I’m not completely opposed to junk food. For example, the occasional leftover French fry scavenged from the plate of a dining companion, or the deep fat-fried Snickers-bar-on-a-stick at Redbone’s in Davis Square, Somerville. Those, I feel, are worth it.
But for the most part, I just wonder why. I mean, really, why eat most of the crap that’s out there? Having been raised on good food, I’m constantly amazed that people would crave, say, a Fenway Frank over the much-more-delicious Coleman organic hot dog. Or a white-flour-Crisco-crusted corn-syrup Cool Whip pie, over something with whole grains and actual fruit and soaring peaks of whipped cream. For the most part, natural which is to say: “real” just tastes better.
Nowhere is this truer than when it comes to cheese. I love cheese. I respect cheese. I write love sonnets to cheese, in all its cheesy beauty. So you can imagine how shocked and offended I was when, for the first time in my more than 30 years, my taste buds experienced the day-glo dairy mucous extrusion that’s splotched over lukewarm tortilla chips & called “nachos” at a movie theater.
What is this industrial waste?
That’s not a rhetorical question! What, exactly is nacho spread made of? To answer that question, here’s an excerpt from the U.S. Code of Federal Regulations, Title 21: Food and Drugs.
Part 133 CHEESES AND RELATED CHEESE PRODUCTS Subpart B Requirements for Specific Standardized Cheeses and Related Products
§ 133.179 Pasteurized process cheese spread.
(a)(1) Pasteurized process cheese spread is the food prepared by comminuting and mixing, with the aid of heat, one or more of the optional cheese ingredients prescribed in paragraph (c) of this section, with or without one or more of the optional dairy ingredients prescribed in paragraph (d) of this section, with one or more of the emulsifying agents prescribed in paragraph (e) of this section, and with or without one or more of the optional ingredients prescribed by paragraph (f) of this section, into a homogeneous plastic mass, which is spreadable at 70° F.
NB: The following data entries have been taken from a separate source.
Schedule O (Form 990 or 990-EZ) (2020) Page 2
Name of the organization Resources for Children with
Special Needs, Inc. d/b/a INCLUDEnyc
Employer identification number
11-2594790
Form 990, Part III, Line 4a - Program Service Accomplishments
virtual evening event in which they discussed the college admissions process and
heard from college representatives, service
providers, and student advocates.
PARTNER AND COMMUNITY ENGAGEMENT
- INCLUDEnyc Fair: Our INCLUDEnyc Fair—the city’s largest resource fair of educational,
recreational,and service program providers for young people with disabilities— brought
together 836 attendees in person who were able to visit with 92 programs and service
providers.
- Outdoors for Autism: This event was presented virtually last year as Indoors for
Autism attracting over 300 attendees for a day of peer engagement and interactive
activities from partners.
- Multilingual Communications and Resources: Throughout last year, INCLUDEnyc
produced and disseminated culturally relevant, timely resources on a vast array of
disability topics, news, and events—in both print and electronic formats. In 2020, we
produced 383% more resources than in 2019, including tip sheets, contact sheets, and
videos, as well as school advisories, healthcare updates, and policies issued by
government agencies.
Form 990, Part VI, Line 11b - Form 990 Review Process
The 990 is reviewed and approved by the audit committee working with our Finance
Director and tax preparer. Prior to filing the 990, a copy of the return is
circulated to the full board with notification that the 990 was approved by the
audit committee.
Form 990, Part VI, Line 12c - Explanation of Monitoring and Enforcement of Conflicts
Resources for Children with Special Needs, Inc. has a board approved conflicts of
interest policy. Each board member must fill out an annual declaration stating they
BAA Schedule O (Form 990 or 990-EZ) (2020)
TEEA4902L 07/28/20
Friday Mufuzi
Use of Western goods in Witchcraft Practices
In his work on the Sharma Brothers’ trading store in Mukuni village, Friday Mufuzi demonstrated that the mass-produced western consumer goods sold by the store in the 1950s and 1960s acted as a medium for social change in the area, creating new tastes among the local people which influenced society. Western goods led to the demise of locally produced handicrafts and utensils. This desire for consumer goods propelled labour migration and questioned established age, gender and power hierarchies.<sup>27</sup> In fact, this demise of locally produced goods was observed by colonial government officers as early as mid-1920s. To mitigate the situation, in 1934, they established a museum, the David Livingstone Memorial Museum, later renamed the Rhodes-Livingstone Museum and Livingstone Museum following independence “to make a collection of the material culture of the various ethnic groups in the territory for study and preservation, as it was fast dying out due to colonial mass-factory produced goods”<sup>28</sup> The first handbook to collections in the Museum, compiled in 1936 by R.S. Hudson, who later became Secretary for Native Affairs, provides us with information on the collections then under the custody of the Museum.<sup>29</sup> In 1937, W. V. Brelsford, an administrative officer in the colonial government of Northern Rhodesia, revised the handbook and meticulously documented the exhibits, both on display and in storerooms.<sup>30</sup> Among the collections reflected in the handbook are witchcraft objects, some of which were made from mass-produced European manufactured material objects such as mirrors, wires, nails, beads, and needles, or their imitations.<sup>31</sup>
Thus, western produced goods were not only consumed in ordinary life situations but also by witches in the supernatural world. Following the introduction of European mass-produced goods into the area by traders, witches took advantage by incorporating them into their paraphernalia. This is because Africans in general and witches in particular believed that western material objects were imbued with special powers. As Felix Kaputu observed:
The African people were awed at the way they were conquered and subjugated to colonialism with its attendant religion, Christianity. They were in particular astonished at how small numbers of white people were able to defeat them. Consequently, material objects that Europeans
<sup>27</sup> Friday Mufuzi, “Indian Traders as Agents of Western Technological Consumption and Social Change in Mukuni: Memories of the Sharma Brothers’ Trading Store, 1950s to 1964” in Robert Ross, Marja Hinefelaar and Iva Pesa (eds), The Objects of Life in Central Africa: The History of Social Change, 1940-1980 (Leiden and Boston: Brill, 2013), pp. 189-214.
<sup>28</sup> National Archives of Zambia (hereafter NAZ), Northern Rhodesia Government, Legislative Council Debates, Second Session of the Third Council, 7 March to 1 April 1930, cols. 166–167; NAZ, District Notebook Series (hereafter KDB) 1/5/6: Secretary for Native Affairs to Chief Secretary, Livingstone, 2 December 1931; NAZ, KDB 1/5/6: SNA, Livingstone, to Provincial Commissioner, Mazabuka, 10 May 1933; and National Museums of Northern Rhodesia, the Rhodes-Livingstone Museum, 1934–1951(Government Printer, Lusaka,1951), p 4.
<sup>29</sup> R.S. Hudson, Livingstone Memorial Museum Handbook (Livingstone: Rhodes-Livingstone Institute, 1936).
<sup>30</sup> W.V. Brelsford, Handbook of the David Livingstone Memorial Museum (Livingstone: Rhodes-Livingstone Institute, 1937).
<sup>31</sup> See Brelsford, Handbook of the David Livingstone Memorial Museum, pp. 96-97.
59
…then follow a few paragraphs involving advanced dairy mathematics…
(a)(6) The weight of each variety of cheese in a pasteurized process cheese spread made with two varieties of cheese is not less than 25 percent of the total weight of both, except that the weight of blue cheese, nuworld cheese, Roquefort cheese, gorgonzola cheese, or limburger cheese is not less than 10 percent of the total weight of both. The weight of each variety of cheese in a pasteurized process cheese spread made with three or more varieties of cheese is not less than 15 percent of the total weight of all, except the weight of blue cheese, nuworld…
…down a few more paragraphs, the code gets multisyllabic for us…
(e) The emulsifying agents prescribed in paragraph (a) of this section are one or any mixture of two or more of the following: Monosodium phosphate, disodium phosphate, dipotassium phosphate, trisodium phosphate, sodium pentaphosphate (sodium hexametaphosphate), sodium acid pyrophosphate, tetrasodium pyrophosphate, sodium aluminum phosphate, sodium citrate, potassium citrate, calcium citrate, sodium tartrate, and sodium potassium tartrate, in such quantity that the weight of the solids of such emulsifying agent is not more than 3 percent of the weight of the pasteurized process cheese spread.
I could go on. And on. But you get the point. Do we really want to eat a food that requires three pages just to define? Anyone interested in reading the rest of the three-page definition of “Pasteurized process cheese spread” can find it on-line at http://ecfr.gpoaccess.gov.
And while you’re at it, you could probably find “hot dog” on there as well. But, really, why give yourself nightmares?